(INPUT DATA)
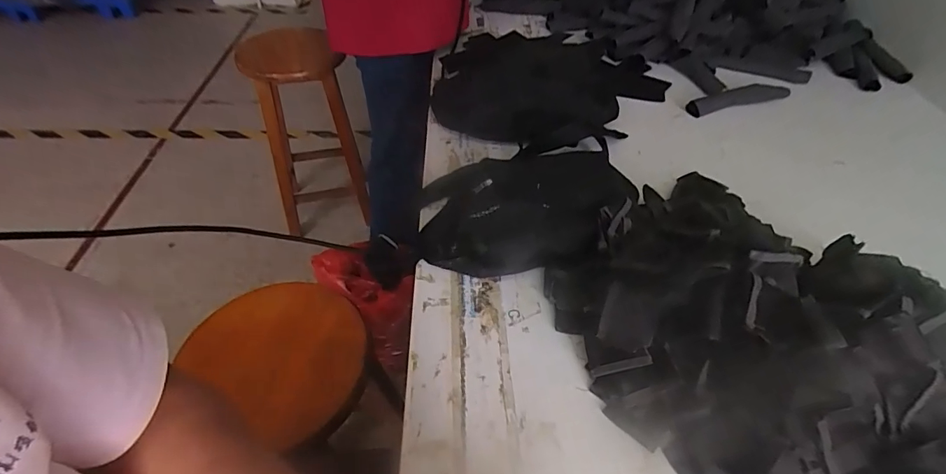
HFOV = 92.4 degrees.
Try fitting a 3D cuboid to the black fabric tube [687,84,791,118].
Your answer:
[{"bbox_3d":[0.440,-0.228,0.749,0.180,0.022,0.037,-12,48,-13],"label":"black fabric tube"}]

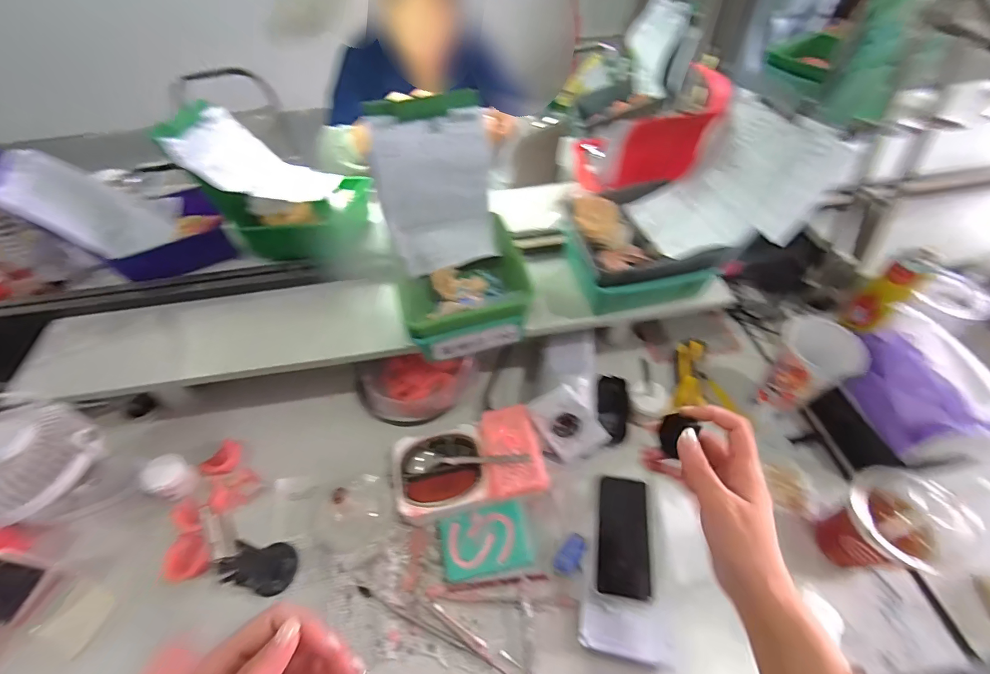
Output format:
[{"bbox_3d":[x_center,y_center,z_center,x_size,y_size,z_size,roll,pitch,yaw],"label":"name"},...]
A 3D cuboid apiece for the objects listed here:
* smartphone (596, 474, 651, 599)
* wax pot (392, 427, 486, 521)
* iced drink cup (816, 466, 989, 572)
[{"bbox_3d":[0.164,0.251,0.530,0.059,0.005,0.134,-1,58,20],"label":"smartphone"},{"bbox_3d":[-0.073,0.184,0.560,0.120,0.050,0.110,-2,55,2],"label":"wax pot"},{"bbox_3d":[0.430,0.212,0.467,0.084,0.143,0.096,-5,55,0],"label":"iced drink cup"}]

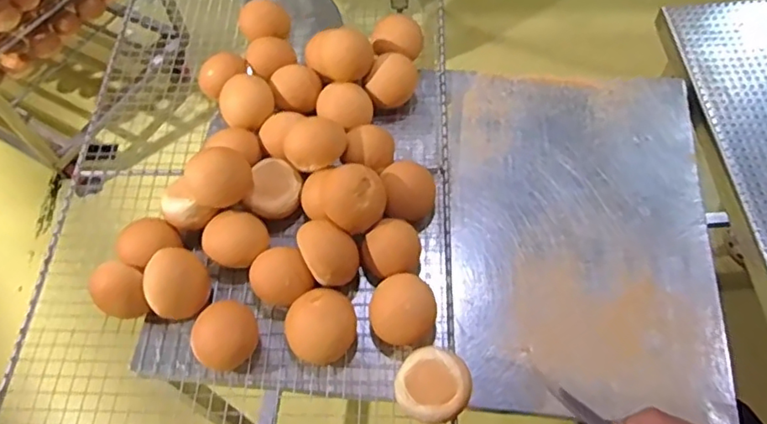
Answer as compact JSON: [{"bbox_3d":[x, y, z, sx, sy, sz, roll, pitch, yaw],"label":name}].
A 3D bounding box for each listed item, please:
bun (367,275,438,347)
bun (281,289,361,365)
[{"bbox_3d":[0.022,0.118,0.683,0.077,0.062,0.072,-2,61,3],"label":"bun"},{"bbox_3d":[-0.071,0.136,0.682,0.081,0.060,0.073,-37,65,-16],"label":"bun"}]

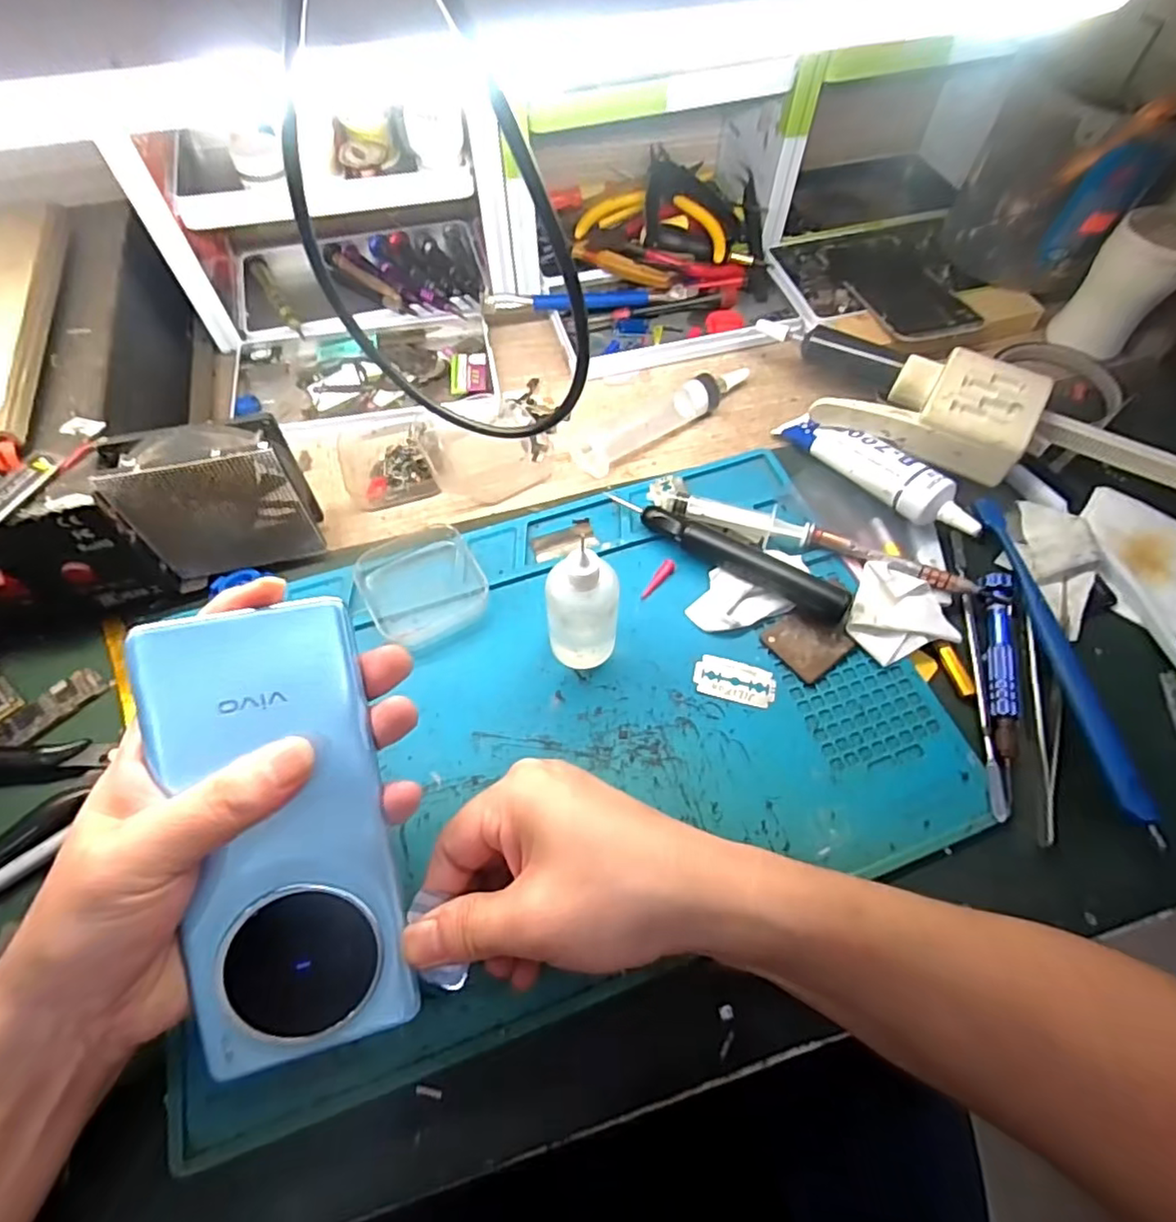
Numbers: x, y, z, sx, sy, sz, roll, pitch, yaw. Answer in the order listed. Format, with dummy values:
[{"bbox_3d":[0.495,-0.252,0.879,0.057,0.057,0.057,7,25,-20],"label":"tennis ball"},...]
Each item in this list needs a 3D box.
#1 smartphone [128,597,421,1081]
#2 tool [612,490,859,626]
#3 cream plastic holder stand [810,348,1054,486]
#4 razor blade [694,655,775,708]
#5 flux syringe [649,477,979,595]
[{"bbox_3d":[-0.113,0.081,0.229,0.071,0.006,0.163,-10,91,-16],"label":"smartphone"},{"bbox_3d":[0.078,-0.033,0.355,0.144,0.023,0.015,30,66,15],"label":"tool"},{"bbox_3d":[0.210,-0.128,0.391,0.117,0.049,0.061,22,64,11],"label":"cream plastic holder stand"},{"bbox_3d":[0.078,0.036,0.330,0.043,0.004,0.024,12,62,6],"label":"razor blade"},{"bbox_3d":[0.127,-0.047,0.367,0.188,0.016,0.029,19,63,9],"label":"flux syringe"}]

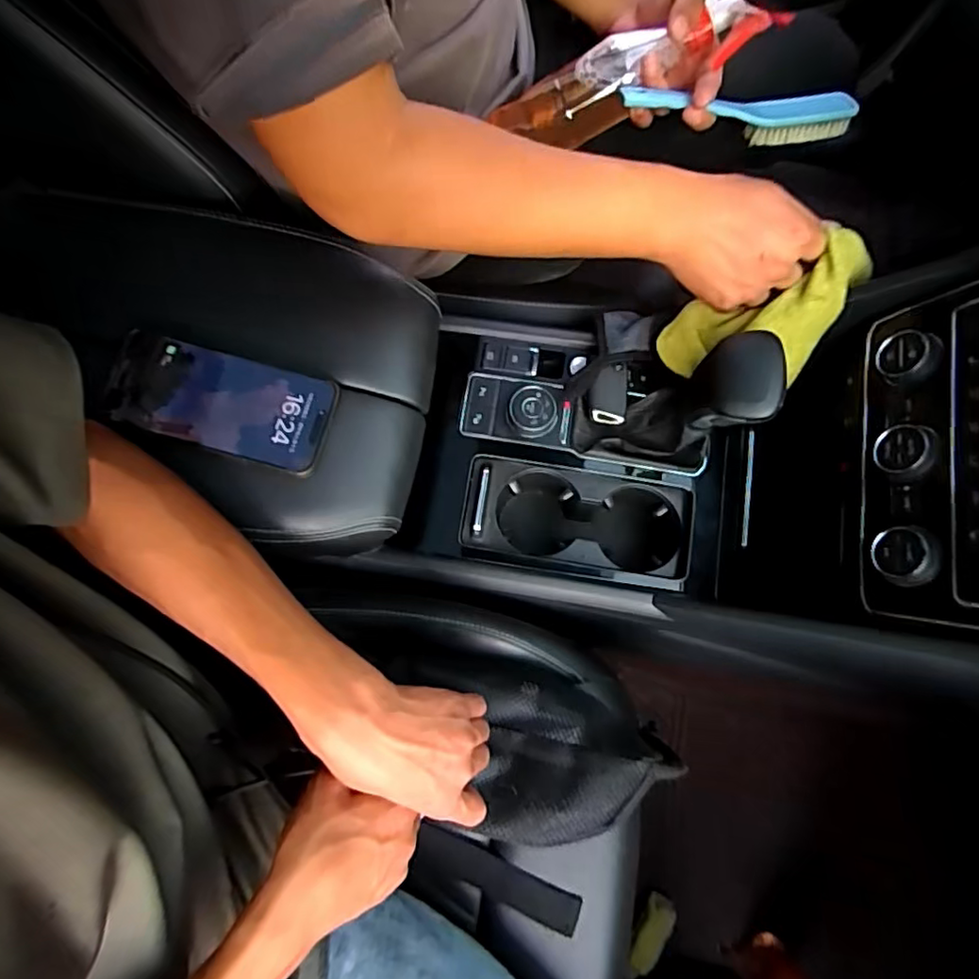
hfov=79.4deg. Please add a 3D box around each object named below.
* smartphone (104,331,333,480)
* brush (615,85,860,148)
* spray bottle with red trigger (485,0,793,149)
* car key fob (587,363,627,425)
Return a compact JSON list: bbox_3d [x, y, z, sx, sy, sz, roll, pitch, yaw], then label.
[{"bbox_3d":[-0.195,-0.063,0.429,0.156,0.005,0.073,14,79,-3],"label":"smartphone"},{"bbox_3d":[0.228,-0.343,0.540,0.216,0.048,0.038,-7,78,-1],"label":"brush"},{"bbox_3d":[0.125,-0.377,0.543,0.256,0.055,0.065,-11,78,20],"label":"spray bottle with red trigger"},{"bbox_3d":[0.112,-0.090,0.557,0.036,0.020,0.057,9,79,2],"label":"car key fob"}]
(End INPUT DATA)
YOUR GOAL: Where a line of the records has the string "cuboid", copy that line.

RESULT OF THE EXERCISE:
Try fitting a 3D cuboid to the black fabric tube [687,84,791,118].
A 3D cuboid apiece for the objects listed here:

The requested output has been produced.